There will be a couple of tells in the data. I run it in the summer months - southern hemisphere, so it’s normally around September to March. It’s on a timer, so I’d expect to see a surge in power at 7am, which at the beginning and end of the summer will last for a while, sometimes all day; but at high summer could only be 30 minutes.

This is an example day when it’s on …

Example On

… and this was when it’s off.

Example Off

Approach

The data from my power company is a simple CSV, which I rearrange into a nice table.

DATE,00:00,00:30,01:00,01:30,02:00,02:30,03:00,03:30,04:00,04:30,05:00,...
2022-01-01,1.65,1.93,1.09,0.22,0.23,0.2,0.24,0.2,...
2022-01-02,0.18,0.41,0.56,0.22,0.16,0.2,0.24,0.14,...
...

And then calculate some “features” … so far I have the day of the year, day of the week, total for the day and then totals for the quadrants of the day. Finally at the end, I have a 1 if I know the heater was on that day, or a 0 if it wasn’t : and I’m basically trying to predict this.

day_of_week,month_of_year,total,dawn,morning,afternoon,night,heater,date,day_of_year
6,1,46.43,2.96,22.86,12.67,7.94,1,2023-01-01,1
0,1,51.73,3.51,27.78,16.03,4.41,1,2023-01-02,2
...

Code

Code is straight forward.

dataset = np.genfromtxt('features/2022/features.csv', delimiter=',', skip_header=1)

X = dataset[:,2:8]
Y = dataset[:,8]

# discussion point here about random seeds
seed = random.randint(0, 100)
test_size = 0.33
X_train, X_test, y_train, y_test = train_test_split(X, Y, test_size=test_size, random_state=seed)

model = XGBClassifier()
model.fit(X_train, y_train)
y_pred = model.predict(X_test)
predictions = [round(value) for value in y_pred]

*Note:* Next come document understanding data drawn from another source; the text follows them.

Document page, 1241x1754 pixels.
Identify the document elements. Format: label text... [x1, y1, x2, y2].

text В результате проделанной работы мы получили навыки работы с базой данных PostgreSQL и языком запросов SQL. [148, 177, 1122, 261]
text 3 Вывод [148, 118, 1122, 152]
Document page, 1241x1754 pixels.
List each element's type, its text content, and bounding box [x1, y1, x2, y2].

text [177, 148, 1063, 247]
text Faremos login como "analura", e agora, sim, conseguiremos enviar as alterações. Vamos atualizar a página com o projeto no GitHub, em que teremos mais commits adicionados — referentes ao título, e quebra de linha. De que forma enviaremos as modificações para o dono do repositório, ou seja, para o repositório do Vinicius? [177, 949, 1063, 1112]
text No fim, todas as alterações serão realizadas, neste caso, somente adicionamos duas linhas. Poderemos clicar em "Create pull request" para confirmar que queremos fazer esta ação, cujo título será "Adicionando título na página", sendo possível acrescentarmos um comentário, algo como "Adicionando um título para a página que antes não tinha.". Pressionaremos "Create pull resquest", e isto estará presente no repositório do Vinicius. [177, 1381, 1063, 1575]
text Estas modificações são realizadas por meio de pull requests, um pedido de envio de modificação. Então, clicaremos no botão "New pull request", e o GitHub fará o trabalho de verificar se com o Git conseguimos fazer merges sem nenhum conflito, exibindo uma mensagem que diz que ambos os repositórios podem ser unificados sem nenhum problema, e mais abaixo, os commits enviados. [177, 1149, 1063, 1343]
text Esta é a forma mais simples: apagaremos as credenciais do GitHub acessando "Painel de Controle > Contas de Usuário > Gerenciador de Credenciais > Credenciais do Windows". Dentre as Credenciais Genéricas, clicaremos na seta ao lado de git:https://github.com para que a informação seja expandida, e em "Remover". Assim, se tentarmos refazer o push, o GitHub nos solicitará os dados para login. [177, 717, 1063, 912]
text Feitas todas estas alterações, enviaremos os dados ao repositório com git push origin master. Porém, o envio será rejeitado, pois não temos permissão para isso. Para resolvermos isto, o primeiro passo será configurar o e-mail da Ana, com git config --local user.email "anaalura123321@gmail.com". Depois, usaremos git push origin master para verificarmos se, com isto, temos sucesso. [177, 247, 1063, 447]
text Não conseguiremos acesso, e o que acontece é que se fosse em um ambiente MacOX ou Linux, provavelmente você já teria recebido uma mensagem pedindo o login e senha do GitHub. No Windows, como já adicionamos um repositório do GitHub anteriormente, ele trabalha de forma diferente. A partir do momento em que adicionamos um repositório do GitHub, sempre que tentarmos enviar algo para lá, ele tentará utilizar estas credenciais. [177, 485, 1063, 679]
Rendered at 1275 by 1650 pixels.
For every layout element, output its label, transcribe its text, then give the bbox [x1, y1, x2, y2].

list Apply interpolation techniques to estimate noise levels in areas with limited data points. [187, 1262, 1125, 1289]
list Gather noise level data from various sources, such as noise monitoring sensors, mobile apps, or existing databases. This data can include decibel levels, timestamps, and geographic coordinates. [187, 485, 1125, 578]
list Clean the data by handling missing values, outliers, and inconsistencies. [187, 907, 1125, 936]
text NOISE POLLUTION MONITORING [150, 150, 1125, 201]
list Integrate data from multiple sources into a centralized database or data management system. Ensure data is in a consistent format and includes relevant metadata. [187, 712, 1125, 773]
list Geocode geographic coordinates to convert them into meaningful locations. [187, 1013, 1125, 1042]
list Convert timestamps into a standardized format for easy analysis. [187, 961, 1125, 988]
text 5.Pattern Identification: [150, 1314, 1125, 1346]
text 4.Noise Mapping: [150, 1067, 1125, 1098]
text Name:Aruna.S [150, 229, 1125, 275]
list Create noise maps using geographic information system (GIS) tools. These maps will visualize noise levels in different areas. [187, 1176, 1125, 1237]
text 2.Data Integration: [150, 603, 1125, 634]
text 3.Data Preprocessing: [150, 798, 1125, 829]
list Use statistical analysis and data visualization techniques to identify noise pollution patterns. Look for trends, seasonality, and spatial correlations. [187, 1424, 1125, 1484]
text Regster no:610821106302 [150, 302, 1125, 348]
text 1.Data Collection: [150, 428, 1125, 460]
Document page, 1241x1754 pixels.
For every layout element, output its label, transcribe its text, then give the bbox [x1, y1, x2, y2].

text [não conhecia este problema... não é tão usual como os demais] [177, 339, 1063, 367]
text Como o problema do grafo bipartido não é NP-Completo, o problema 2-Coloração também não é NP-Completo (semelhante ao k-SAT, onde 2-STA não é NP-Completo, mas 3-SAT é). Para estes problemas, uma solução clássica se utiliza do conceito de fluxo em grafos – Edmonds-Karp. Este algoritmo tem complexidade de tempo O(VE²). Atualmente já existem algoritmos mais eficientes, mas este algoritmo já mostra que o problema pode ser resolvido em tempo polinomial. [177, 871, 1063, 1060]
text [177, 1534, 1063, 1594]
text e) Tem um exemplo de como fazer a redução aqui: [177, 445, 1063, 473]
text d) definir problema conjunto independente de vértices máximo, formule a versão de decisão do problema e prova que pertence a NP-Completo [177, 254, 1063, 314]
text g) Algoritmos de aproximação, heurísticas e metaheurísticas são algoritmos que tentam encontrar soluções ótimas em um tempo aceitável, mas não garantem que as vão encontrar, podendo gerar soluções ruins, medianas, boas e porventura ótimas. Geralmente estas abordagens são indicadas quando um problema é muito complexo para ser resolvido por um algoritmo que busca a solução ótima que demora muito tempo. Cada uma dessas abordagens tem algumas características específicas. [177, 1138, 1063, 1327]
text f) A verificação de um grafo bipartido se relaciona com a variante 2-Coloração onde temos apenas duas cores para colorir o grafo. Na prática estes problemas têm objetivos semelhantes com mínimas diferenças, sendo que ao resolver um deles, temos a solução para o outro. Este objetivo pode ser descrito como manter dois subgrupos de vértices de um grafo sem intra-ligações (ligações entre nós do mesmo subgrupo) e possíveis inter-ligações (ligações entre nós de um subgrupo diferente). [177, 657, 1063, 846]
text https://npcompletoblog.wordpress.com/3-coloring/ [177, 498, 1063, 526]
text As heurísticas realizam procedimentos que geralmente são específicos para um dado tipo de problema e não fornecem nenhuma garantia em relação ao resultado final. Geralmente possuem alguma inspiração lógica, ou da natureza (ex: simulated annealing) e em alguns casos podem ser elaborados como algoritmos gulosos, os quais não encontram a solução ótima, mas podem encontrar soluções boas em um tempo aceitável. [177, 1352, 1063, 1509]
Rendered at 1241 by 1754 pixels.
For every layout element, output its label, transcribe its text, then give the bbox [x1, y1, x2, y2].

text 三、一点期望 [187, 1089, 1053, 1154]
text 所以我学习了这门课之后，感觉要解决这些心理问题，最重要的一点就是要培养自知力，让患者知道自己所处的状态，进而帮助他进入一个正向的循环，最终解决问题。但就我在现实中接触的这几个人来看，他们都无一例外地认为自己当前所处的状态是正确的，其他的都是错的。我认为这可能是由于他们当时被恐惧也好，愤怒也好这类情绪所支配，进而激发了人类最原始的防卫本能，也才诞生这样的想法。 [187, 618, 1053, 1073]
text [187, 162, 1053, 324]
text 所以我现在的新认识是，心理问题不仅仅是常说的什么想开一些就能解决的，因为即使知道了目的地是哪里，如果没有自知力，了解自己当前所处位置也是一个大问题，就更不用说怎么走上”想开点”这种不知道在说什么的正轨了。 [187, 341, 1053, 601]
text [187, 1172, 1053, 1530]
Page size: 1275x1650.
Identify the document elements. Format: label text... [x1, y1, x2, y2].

print('predictions\n{}\n'.format(y_pred[:5]))

accuracy = accuracy_score(y_test, predictions)
print("Accuracy: %.2f%%" % (accuracy * 100.0))

Results

Initial results were very encouraging : 100% ! Then I realized that I had included the day of the year (an integer, 1-365) as a variable for XGBoost to test, and as it’s two continuous ranges of dates (1/1/2022 -> 17/4/2022, 9/5/2022 -> 31/12/2022), XGBoost was able to figure out those ranges and use those. (-‸ლ)

I dropped the the day of the year and it was still pretty good, around 95% until I realized that I was still including the month of the year as well : since it’s on every day in 5-6 months, that’s a good indicator. Removing that dropped it to 67%, which … isn’t bad. This is the model it came up with.

Model

… which shows (I think) that f2, which once I strip the first two columns of the features, is the morning quadrant, when I would expect most power to be used, is the most important feature; then it’s interested in the night (unexpected), then the dawn and night (unexpected) … so XGBoost is teasing out patterns in my data I don’t expect.

And the true test - running it over 2023 data, which it hadn’t seen. The results looked pretty encouraging, showing it mostly ran over summer, and giving reasonable estimates for the start and end dates. Detailed analysis needs to be done - it’s hard to reconcile the data if you don’t include the dates (which give it away) - but at that point, the bar closed.

Conclusions

Remarkably straightforward ? Looking forward to trying this on real data. And doing some more Kaggle exercises.